▶ **Provided text**

>> start

So I might be ever so slightly jaded for ‘Entertainment with Budapest Operetta.’ Everybody’s going wild over a guy in tails and a lass in a short skirt, both with their faces seemingly heavily made up, twirling around with much thigh slapping - their own, not each other’s or ours - half-way between German country dancing and whirling Dervishes.

However, their faces seem somehow out of sync with their frantic antics, either too pompously serious or with deep-freeze smiles.

We leave sharp on schedule at 10 p.m. The boat stops at towns and villages large and small on its journey upstream, doing a fair amount of the journey after dark. But here we’re rewarded with a brilliantly gilded view of the floodlit parliament building, the Royal Palace and the Matthias Church.

It’s well past daybreak when we reach the Gabčíkovo lock, where the Danube forms the border between Hungary and Slovakia. More massive than those on the Panama Canal, it bypasses the dam constructed in the late the 20th century to prevent potentially catastrophic flooding and generate electricity.

It’s off-season, so there’s no hours-long queue to get through. The back gates close, the water – and boat - rise 70 feet, and we come level to the 10-mile long reservoir to the right.

>> end

▶ **What is asked**
[1] According to the Danube travel piece, how high do the water and the boat rise at the Gabčíkovo lock?
[2] Repeat word for word the section of the Danube travel piece that starts with "We leave sharp" and runs through "and generate electricity.".

Stored items:
>> start

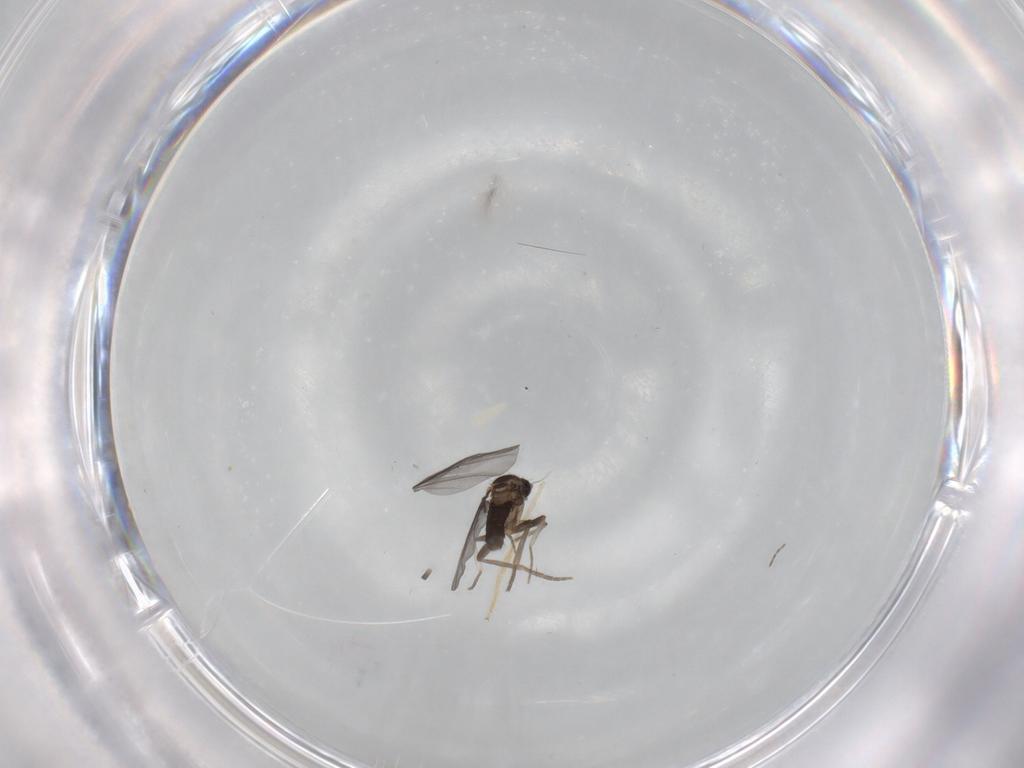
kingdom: Animalia
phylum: Arthropoda
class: Insecta
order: Diptera
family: Phoridae
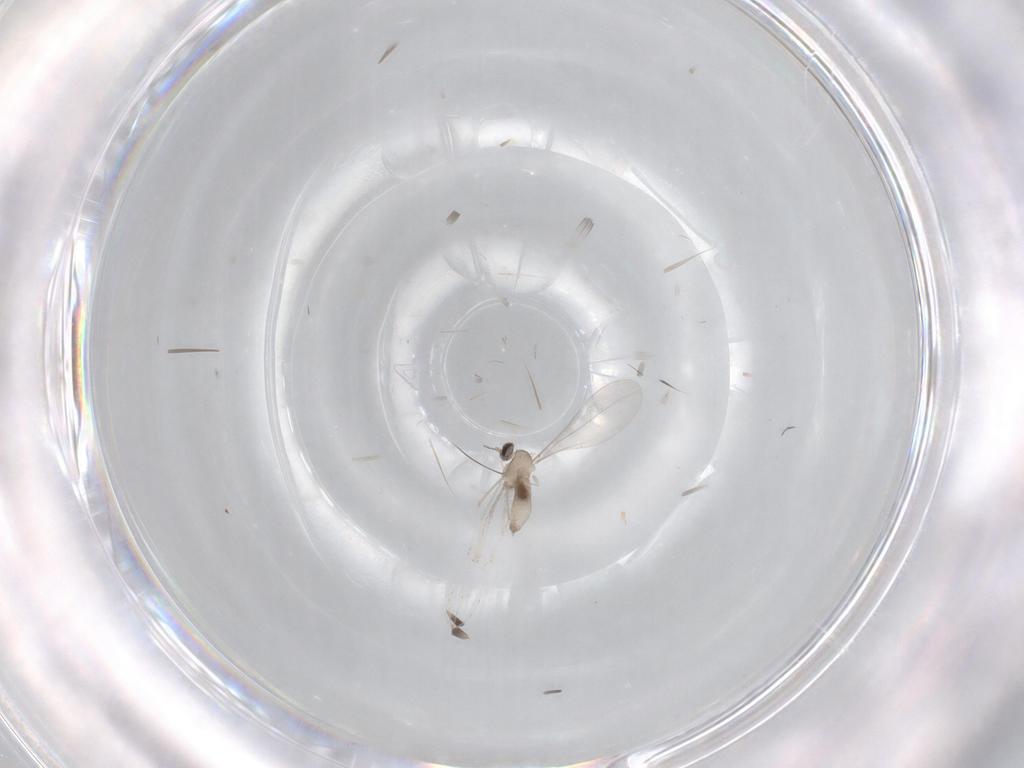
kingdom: Animalia
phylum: Arthropoda
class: Insecta
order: Diptera
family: Cecidomyiidae
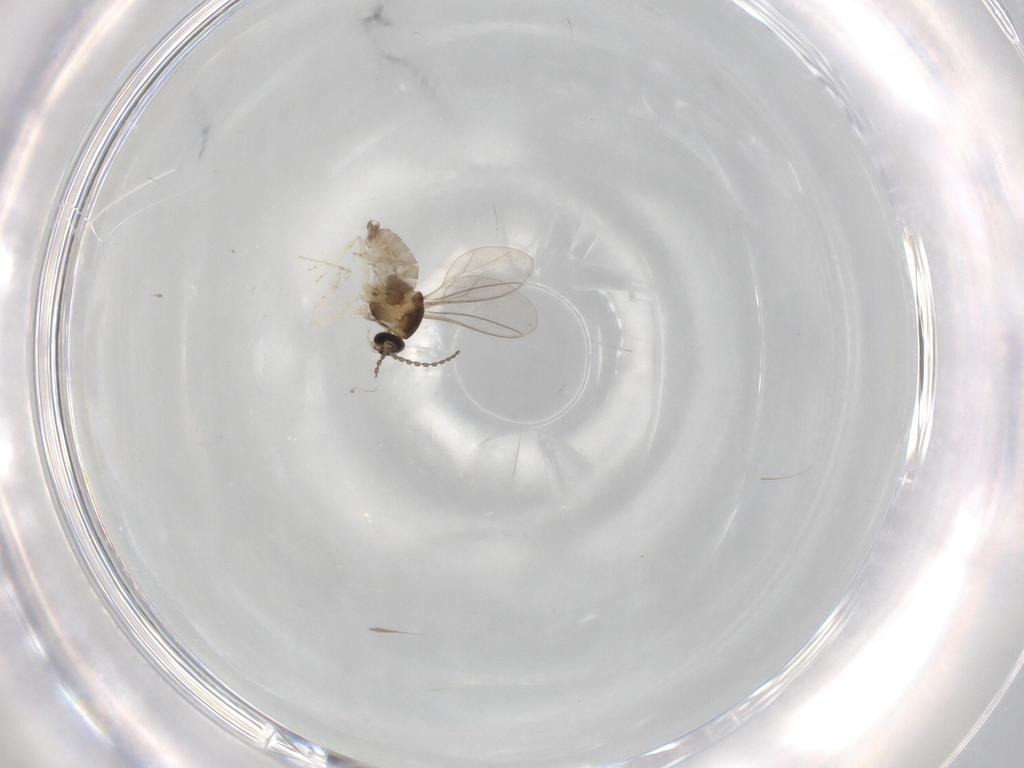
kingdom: Animalia
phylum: Arthropoda
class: Insecta
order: Diptera
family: Cecidomyiidae
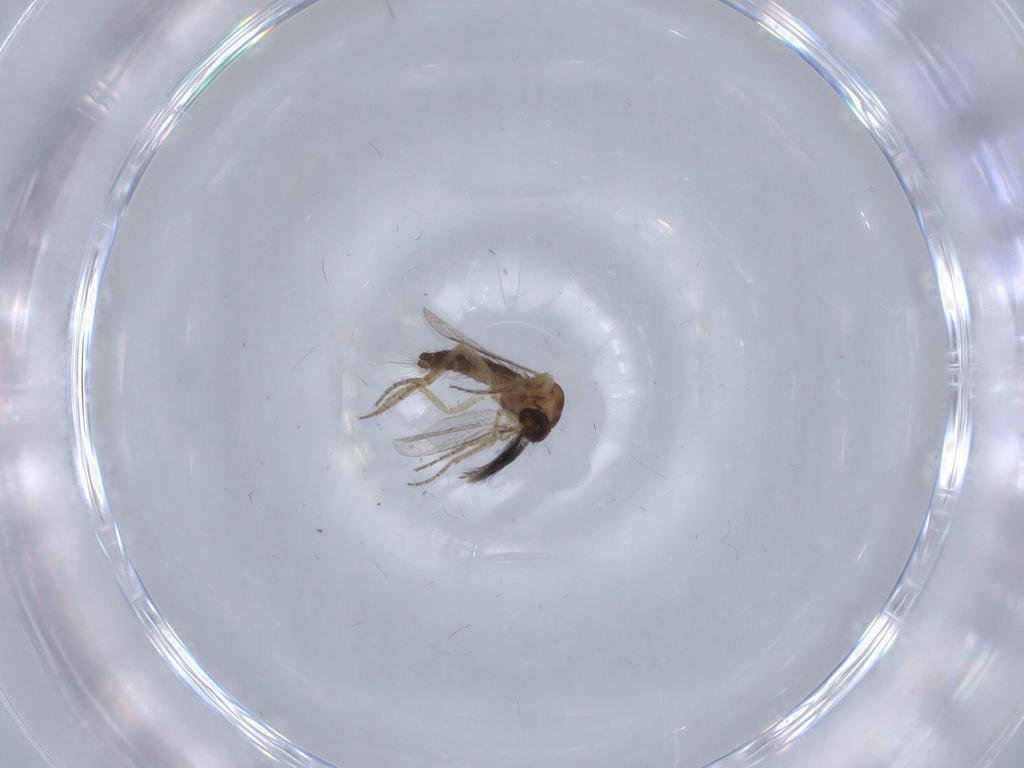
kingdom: Animalia
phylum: Arthropoda
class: Insecta
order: Diptera
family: Ceratopogonidae
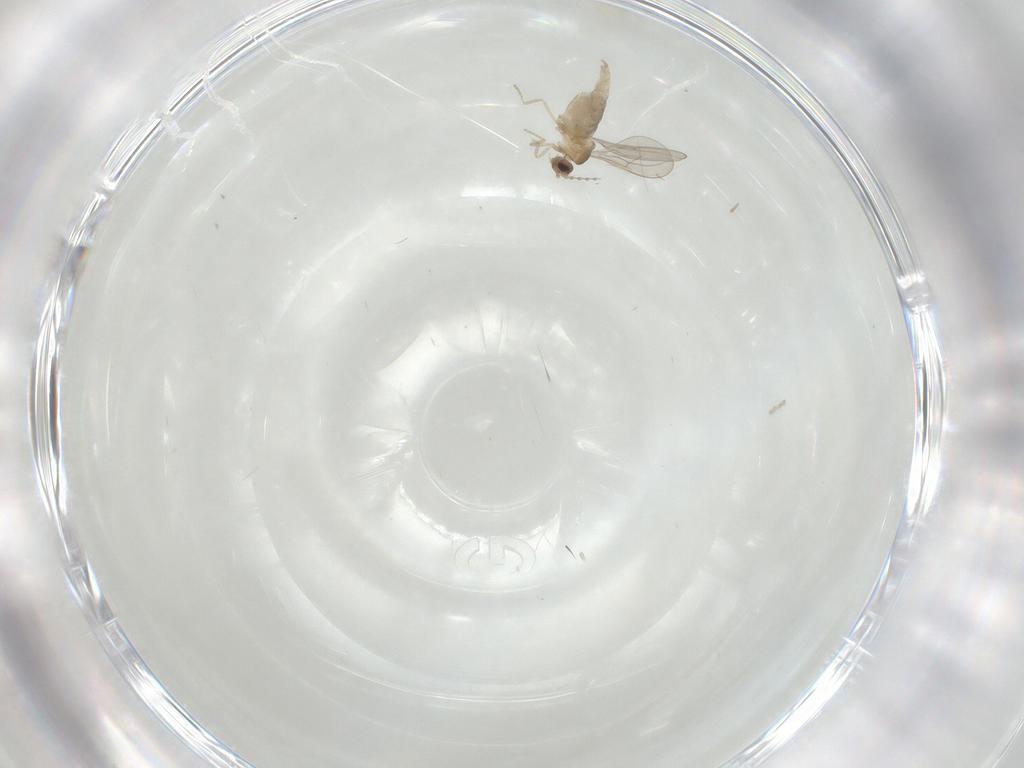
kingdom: Animalia
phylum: Arthropoda
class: Insecta
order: Diptera
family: Cecidomyiidae
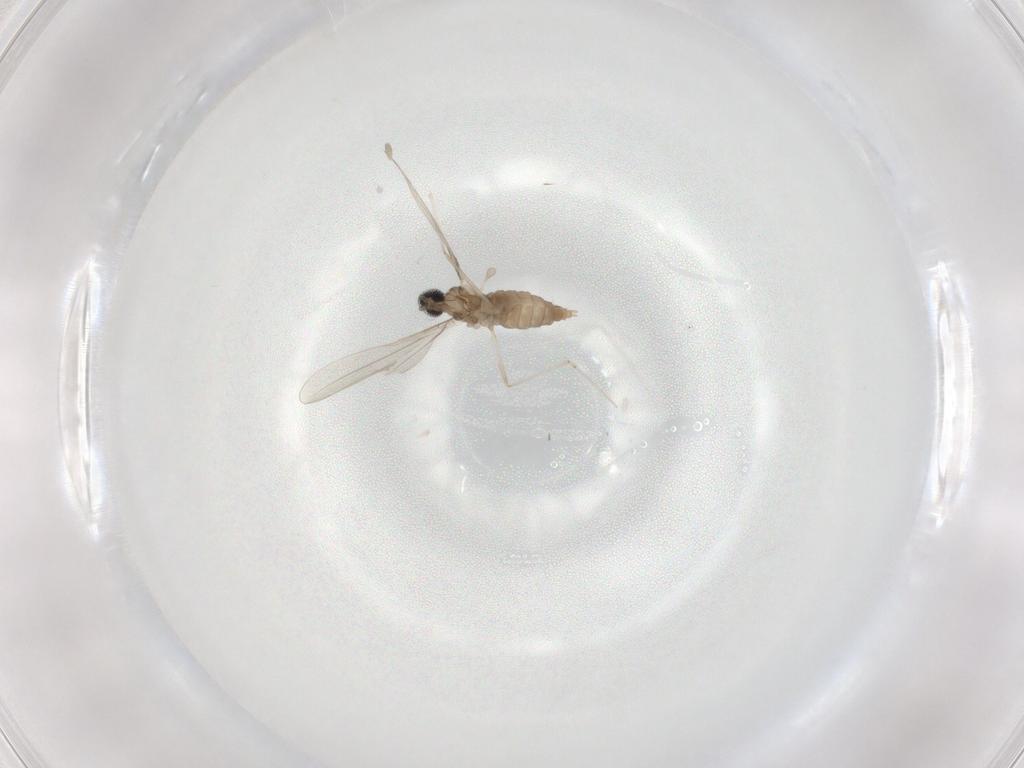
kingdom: Animalia
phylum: Arthropoda
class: Insecta
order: Diptera
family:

>> end

▶ **The replies**
[1] They rise 70 feet.

[2]
We leave sharp on schedule at 10 p.m. The boat stops at towns and villages large and small on its journey upstream, doing a fair amount of the journey after dark. But here we’re rewarded with a brilliantly gilded view of the floodlit parliament building, the Royal Palace and the Matthias Church.

It’s well past daybreak when we reach the Gabčíkovo lock, where the Danube forms the border between Hungary and Slovakia. More massive than those on the Panama Canal, it bypasses the dam constructed in the late the 20th century to prevent potentially catastrophic flooding and generate electricity.